■ Quoted text ■
—————
Full assessment of a controller
Introduction
This tutorial serves the purpose of showcasing the entire research process from training to performance assessment.
In this tutorial:
- We import the relevant packages.
- We instantiate an environment with all its options.
- We train and do hyperparameter tuning of a controller.
- Find the best agent.
- Measure in-training performance of the agent.
- Measure after-training performance of the agent.
This tutorial is done using the simple_simulation
EnergyPlus environment as it is readily available in ICCP
.
Imports
import numpy as np
from agent.DQN_Agent import DQNAgent
from environment.DiscreteEnvironment import DiscreteSimpleEnvironment
import pandas as pd
import Performance
Initializing environment
env = DiscreteSimpleEnvironment(param_list=['Tair', 'RH', 'Tmrt', 'Tout', 'Qheat', 'Occ'],
alpha=1,
beta=1,
min_temp=16,
max_temp=21,
discrete_action_dim=100,
modelname='CELLS_v1.fmu',
simulation_path=r'C:\ICCP\EnergyPlus_simulations\simple_simulation',
days=151,
hours=24,
minutes=60,
seconds=60,
ep_timestep=6)
Hyperparameter tuning and training
from Performance import all_combinations_list
from Performance import search_similar
agent_arguments = {
"memory_size": [1000],
"batch_size": [32],
"actor_update":[8],
"target_update": [100],
"epsilon_decay": [1 / 20000],
"max_epsilon": [1],
"min_epsilon": [0.0],
"lr":[1e-3,5e-3],
"gamma": [0.99],
"inside_dim": [128,256,512],
"num_hidden_layers": [1,2,3,4,5,6,7,8],
"seed": [800]
}
logging_path = r"C:\ICCP\logs\simple_simulation"
searching_directory = r"C:\ICCP\logs\simple_simulation\DQN_Agent\results"
for curr_agent_arguments in all_combinations_list(agent_arguments):
## creating the dictionary of parameters against which to check
agent = DQNAgent(env).from_dict(dict_arguments=curr_agent_arguments)
log_dict = {**agent.log_dict(), **env.log_dict()}
num_episodes = 10
log_dict["num_episodes"] = num_episodes
## so that we don't train a configuration that has already been trained
if(not(search_similar(searching_directory, log_dict))):
results_path, summary_df = agent.train(
logging_path= logging_path,
num_iterations= None,
num_episodes=num_episodes,
log=True)
Finding the best performing agent in the logs
We rank agents according to the defined utility function which is the cumulative reward.
searching_directory = r"C:\ICCP\logs\simple_simulation\DQN_Agent"
—————
■ Recorded data ■

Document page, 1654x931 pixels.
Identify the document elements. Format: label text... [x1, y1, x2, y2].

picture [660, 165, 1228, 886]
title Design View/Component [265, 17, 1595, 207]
—————
■ Tasks to complete ■
1. In the controller assessment tutorial, what utility function is used to rank agents?
2. Please echo the controller assessment tutorial from "Full assessment of" to "in-training performance of the agent.".

■ Response list ■
1. The cumulative reward.

2.
Full assessment of a controller
Introduction
This tutorial serves the purpose of showcasing the entire research process from training to performance assessment.
In this tutorial:
- We import the relevant packages.
- We instantiate an environment with all its options.
- We train and do hyperparameter tuning of a controller.
- Find the best agent.
- Measure in-training performance of the agent.